TO GET THE SOFTWARE FREE CLICK HERE


----------



## fantapants (Jan 4, 2008)

looks interesting, i have used tortoise diary software in thbut still record my data in a notebook for my other reps. will deffinatley have a bash at it though. cheers for that.


----------



## R0NST3R (Nov 28, 2007)

I tried using this last year, couldn't get my head around it...I'm gonna have another go with it and see what happens


----------



## Pirate7 (Apr 7, 2008)

Im using that. Its awesome bit of software tbh if i did something like that i would charge. 

I thought it was really easy to use.


----------



## leopardgeckomad (Feb 2, 2008)

wha do i have to click on to download it ??


----------



## Trice (Oct 4, 2006)

Moved to the General Herp Chat section


----------



## leopardgeckomad (Feb 2, 2008)

how do i download it ??


----------



## LDP (Jan 16, 2008)

leopardgeckomad said:


> how do i download it ??


Click Me


----------



## Akua_Ko_Nalu (Feb 15, 2007)

I think it's a decent bit of software, I just haven't figured out how to assign tubs in a racking system to individual snakes.

Seems a bit over-complicated on that aspect.


----------



## Reptilover (Jan 15, 2007)

Looks cool, but its taking me ages to download cos this sh**y internet is playing dead again!!!

:bash:


----------



## FallenAngels (Dec 15, 2009)

i tried it and couldn't get my head round it either been searching for something a bit easier to use . there is one that isn't out yet that i have seen on the internet if i hear anything else about it will let people now about it...
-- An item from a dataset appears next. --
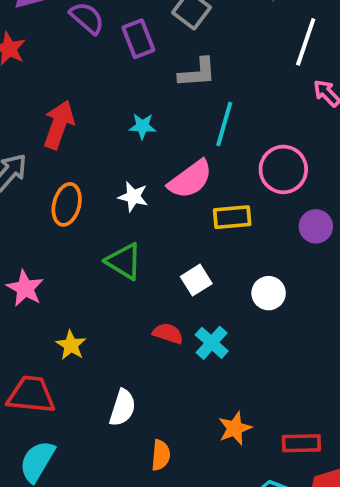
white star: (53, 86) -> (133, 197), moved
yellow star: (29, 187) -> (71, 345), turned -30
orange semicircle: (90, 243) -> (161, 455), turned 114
metzcal is good but would suit someone who was maybe running a pet shop /reptile shop . i just couldn't assign any of my animals into the cages tried for hours !!!!! and eventually gave up with it 

on the other hand still trying to come up with something on my computer for my reptiles have had a look at some of the the record sheets that others have put up but still can't find one that am looking for lol

AM A HARD GIRL TO PLEASE LOL


----------



## FallenAngels (Dec 15, 2009)

*Found another one*

hey found this one this morning .... there is a pro one that costs but this one is free and the lyte version 
VyperSoft: Home of Vyper Reptile Pro Husbandry Software


works brilliant but i have only been using it for 1 day


----------